An article in the New York Times covering a recent publication in Nature Communications on the ability to identify 99.98% of Americans from almost any dataset with fifteen covariates. And mentioning the French approach of INSEE, more precisely CASD (a branch of GENES, as ENSAE and CREST to which I am affiliated), where my friend Antoine worked for a few years, and whose approach is to vet researchers who want access to non-anonymised data, by creating local working environments on the CASD machines so that data does not leave the site. The approach is to provide the researcher with a dedicated interface, which “enables access remotely to a secure infrastructure where confidential data is safe from harm”. It further delivers reproducibility certificates for publications, a point apparently missed by the New York Times which advances the lack of reproducibility as a drawback of the method. It also mentions the possibility of doing cryptographic data analysis, again missing the finer details with a lame objection.
“Our paper shows how the likelihood of a specific individual to have been correctly re-identified can be estimated with high accuracy even when the anonymized dataset is heavily incomplete.”

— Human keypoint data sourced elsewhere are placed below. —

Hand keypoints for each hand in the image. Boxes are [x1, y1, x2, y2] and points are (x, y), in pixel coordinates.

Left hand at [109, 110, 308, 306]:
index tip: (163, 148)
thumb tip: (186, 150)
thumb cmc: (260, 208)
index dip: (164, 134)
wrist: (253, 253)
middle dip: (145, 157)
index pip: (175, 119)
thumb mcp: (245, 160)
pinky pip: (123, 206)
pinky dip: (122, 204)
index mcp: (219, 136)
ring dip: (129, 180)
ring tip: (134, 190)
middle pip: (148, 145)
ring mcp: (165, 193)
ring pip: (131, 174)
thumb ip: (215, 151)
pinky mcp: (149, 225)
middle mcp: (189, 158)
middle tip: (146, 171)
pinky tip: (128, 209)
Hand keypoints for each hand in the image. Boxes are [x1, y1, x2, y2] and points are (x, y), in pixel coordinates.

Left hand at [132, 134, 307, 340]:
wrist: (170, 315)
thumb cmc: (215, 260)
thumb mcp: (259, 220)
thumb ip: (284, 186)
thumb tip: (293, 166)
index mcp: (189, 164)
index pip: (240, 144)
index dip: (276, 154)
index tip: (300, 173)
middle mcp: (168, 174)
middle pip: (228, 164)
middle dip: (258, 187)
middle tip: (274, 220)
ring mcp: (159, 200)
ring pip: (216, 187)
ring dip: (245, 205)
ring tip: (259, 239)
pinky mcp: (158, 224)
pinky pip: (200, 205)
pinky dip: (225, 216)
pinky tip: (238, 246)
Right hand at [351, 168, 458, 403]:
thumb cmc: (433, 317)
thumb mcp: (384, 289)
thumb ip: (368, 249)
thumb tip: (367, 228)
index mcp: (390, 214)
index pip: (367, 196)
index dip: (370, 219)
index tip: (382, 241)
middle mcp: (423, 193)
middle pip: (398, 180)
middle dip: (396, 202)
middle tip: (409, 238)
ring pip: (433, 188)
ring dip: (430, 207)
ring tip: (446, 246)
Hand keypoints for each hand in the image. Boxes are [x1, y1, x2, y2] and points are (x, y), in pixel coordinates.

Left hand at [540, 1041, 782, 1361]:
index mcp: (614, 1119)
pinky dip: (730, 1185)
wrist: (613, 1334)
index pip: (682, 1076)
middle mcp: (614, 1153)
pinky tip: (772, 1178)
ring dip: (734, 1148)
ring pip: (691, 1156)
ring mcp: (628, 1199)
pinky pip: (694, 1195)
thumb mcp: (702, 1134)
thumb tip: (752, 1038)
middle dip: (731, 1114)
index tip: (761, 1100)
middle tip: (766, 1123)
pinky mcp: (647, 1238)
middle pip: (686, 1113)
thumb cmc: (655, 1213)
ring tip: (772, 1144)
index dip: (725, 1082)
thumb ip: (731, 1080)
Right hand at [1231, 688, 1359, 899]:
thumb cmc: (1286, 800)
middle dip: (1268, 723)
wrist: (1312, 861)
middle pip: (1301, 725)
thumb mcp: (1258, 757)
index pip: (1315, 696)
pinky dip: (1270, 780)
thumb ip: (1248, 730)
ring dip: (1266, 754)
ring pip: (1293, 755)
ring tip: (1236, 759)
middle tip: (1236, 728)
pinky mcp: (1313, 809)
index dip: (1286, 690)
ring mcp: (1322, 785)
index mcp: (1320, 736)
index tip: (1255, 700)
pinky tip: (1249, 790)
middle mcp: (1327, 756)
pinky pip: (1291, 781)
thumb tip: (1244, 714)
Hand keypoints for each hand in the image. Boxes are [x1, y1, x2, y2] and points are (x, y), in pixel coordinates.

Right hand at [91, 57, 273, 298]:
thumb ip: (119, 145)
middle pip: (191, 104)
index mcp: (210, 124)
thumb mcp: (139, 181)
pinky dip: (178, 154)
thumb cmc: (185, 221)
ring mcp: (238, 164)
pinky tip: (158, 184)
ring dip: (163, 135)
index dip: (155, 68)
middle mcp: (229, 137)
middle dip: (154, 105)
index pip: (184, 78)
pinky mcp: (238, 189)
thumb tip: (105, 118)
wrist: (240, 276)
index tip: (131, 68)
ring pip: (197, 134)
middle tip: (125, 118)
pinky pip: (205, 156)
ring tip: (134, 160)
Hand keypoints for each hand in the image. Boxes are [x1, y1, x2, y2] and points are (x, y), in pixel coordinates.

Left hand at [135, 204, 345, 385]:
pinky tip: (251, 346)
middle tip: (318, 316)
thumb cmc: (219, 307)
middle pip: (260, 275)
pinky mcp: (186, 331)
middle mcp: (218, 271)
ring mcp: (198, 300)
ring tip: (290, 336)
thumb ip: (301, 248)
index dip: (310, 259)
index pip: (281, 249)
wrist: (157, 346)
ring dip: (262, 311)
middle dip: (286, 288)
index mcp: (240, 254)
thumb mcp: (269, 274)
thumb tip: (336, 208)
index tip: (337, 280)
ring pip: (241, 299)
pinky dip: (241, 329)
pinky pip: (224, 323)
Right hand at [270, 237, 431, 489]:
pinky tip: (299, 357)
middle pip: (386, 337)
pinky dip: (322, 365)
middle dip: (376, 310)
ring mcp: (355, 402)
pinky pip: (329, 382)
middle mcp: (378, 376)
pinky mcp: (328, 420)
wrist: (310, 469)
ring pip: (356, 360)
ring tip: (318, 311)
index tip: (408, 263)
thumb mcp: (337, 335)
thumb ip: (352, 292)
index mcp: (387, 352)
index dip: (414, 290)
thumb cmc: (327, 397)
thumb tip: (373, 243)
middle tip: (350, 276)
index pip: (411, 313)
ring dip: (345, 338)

The Nature paper is actually about the probability for an individual to be uniquely identified from the given dataset, which somewhat different from the NYT headlines. Using a copula for the distribution of the covariates. And assessing the model with a mean square error evaluation when what matters are false positives and false negatives. Note that the model need be trained for each new dataset, which reduces the appeal of the claim, especially when considering that individuals tagged as uniquely identified about 6% are not. The statistic of 99.98% posted in the NYT is actually a count on a specific dataset, the 5% Public Use Microdata Sample files, and Massachusetts residents, and not a general statistic [which would not make much sense!, as I can easily imagine 15 useless covariates] or prediction from the authors’ model. And a wee bit anticlimactic.